#### [What you have to do]
For every one of the records, write out its lines as a JSON list of strings, with one string per line and no blank lines.

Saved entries
○ ○ ○
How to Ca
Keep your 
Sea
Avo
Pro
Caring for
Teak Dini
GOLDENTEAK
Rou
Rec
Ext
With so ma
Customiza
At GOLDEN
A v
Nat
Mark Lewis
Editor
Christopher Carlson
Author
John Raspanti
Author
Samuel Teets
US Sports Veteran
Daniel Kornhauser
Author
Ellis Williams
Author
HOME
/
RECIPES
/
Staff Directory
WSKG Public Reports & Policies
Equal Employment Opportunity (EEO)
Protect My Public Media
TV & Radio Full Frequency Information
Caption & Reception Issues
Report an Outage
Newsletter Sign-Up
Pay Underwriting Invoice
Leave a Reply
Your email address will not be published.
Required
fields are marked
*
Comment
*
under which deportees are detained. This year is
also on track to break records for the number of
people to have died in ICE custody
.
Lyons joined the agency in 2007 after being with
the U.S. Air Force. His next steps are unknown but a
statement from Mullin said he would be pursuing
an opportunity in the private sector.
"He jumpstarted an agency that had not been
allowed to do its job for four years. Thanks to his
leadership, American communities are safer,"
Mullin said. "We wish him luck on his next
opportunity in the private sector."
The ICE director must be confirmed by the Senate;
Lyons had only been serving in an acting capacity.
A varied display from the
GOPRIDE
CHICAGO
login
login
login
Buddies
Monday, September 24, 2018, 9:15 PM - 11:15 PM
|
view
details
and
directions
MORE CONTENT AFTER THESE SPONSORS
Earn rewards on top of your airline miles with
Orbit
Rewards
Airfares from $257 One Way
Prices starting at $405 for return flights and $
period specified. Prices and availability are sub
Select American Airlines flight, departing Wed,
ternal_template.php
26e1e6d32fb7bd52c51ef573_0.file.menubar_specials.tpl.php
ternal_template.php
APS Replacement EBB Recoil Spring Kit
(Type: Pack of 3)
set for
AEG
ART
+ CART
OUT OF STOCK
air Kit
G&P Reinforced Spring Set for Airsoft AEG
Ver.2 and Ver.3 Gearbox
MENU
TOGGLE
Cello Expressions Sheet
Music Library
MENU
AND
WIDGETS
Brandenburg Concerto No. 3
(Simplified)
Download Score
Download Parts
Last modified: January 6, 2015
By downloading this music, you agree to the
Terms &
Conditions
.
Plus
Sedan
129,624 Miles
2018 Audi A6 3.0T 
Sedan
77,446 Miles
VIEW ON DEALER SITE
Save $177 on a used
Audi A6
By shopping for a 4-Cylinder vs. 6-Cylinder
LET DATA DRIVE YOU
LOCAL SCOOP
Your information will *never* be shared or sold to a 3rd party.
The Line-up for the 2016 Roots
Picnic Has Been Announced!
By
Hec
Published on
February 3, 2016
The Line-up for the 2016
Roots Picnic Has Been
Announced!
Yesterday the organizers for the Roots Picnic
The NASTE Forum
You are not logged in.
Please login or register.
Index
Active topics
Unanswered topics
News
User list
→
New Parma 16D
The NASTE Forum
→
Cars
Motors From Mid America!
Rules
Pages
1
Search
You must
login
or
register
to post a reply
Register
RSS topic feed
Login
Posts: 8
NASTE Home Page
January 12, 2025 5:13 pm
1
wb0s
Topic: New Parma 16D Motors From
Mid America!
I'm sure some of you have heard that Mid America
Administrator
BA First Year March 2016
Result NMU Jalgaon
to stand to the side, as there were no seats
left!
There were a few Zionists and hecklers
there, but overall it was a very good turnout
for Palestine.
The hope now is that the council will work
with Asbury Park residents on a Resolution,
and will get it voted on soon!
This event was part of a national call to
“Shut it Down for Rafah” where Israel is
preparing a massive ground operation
○ ○ ○
#### [Worked solution]
[
  "How to Ca",
  "Keep your ",
  "Sea",
  "Avo",
  "Pro",
  "Caring for",
  "Teak Dini",
  "GOLDENTEAK",
  "Rou",
  "Rec",
  "Ext",
  "With so ma",
  "Customiza",
  "At GOLDEN",
  "A v",
  "Nat",
  "Mark Lewis",
  "Editor",
  "Christopher Carlson",
  "Author",
  "John Raspanti",
  "Author",
  "Samuel Teets",
  "US Sports Veteran",
  "Daniel Kornhauser",
  "Author",
  "Ellis Williams",
  "Author",
  "HOME",
  "/",
  "RECIPES",
  "/",
  "Staff Directory",
  "WSKG Public Reports & Policies",
  "Equal Employment Opportunity (EEO)",
  "Protect My Public Media",
  "TV & Radio Full Frequency Information",
  "Caption & Reception Issues",
  "Report an Outage",
  "Newsletter Sign-Up",
  "Pay Underwriting Invoice",
  "Leave a Reply",
  "Your email address will not be published.",
  "Required",
  "fields are marked",
  "*",
  "Comment",
  "*",
  "under which deportees are detained. This year is",
  "also on track to break records for the number of",
  "people to have died in ICE custody",
  ".",
  "Lyons joined the agency in 2007 after being with",
  "the U.S. Air Force. His next steps are unknown but a",
  "statement from Mullin said he would be pursuing",
  "an opportunity in the private sector.",
  "\"He jumpstarted an agency that had not been",
  "allowed to do its job for four years. Thanks to his",
  "leadership, American communities are safer,\"",
  "Mullin said. \"We wish him luck on his next",
  "opportunity in the private sector.\"",
  "The ICE director must be confirmed by the Senate;",
  "Lyons had only been serving in an acting capacity.",
  "A varied display from the",
  "GOPRIDE",
  "CHICAGO",
  "login",
  "login",
  "login",
  "Buddies",
  "Monday, September 24, 2018, 9:15 PM - 11:15 PM",
  "|",
  "view",
  "details",
  "and",
  "directions",
  "MORE CONTENT AFTER THESE SPONSORS",
  "Earn rewards on top of your airline miles with",
  "Orbit",
  "Rewards",
  "Airfares from $257 One Way",
  "Prices starting at $405 for return flights and $",
  "period specified. Prices and availability are sub",
  "Select American Airlines flight, departing Wed,",
  "ternal_template.php",
  "26e1e6d32fb7bd52c51ef573_0.file.menubar_specials.tpl.php",
  "ternal_template.php",
  "APS Replacement EBB Recoil Spring Kit",
  "(Type: Pack of 3)",
  "set for",
  "AEG",
  "ART",
  "+ CART",
  "OUT OF STOCK",
  "air Kit",
  "G&P Reinforced Spring Set for Airsoft AEG",
  "Ver.2 and Ver.3 Gearbox",
  "MENU",
  "TOGGLE",
  "Cello Expressions Sheet",
  "Music Library",
  "MENU",
  "AND",
  "WIDGETS",
  "Brandenburg Concerto No. 3",
  "(Simplified)",
  "Download Score",
  "Download Parts",
  "Last modified: January 6, 2015",
  "By downloading this music, you agree to the",
  "Terms &",
  "Conditions",
  ".",
  "Plus",
  "Sedan",
  "129,624 Miles",
  "2018 Audi A6 3.0T ",
  "Sedan",
  "77,446 Miles",
  "VIEW ON DEALER SITE",
  "Save $177 on a used",
  "Audi A6",
  "By shopping for a 4-Cylinder vs. 6-Cylinder",
  "LET DATA DRIVE YOU",
  "LOCAL SCOOP",
  "Your information will *never* be shared or sold to a 3rd party.",
  "The Line-up for the 2016 Roots",
  "Picnic Has Been Announced!",
  "By",
  "Hec",
  "Published on",
  "February 3, 2016",
  "The Line-up for the 2016",
  "Roots Picnic Has Been",
  "Announced!",
  "Yesterday the organizers for the Roots Picnic",
  "The NASTE Forum",
  "You are not logged in.",
  "Please login or register.",
  "Index",
  "Active topics",
  "Unanswered topics",
  "News",
  "User list",
  "→",
  "New Parma 16D",
  "The NASTE Forum",
  "→",
  "Cars",
  "Motors From Mid America!",
  "Rules",
  "Pages",
  "1",
  "Search",
  "You must",
  "login",
  "or",
  "register",
  "to post a reply",
  "Register",
  "RSS topic feed",
  "Login",
  "Posts: 8",
  "NASTE Home Page",
  "January 12, 2025 5:13 pm",
  "1",
  "wb0s",
  "Topic: New Parma 16D Motors From",
  "Mid America!",
  "I'm sure some of you have heard that Mid America",
  "Administrator",
  "BA First Year March 2016",
  "Result NMU Jalgaon",
  "to stand to the side, as there were no seats",
  "left!",
  "There were a few Zionists and hecklers",
  "there, but overall it was a very good turnout",
  "for Palestine.",
  "The hope now is that the council will work",
  "with Asbury Park residents on a Resolution,",
  "and will get it voted on soon!",
  "This event was part of a national call to",
  "“Shut it Down for Rafah” where Israel is",
  "preparing a massive ground operation"
]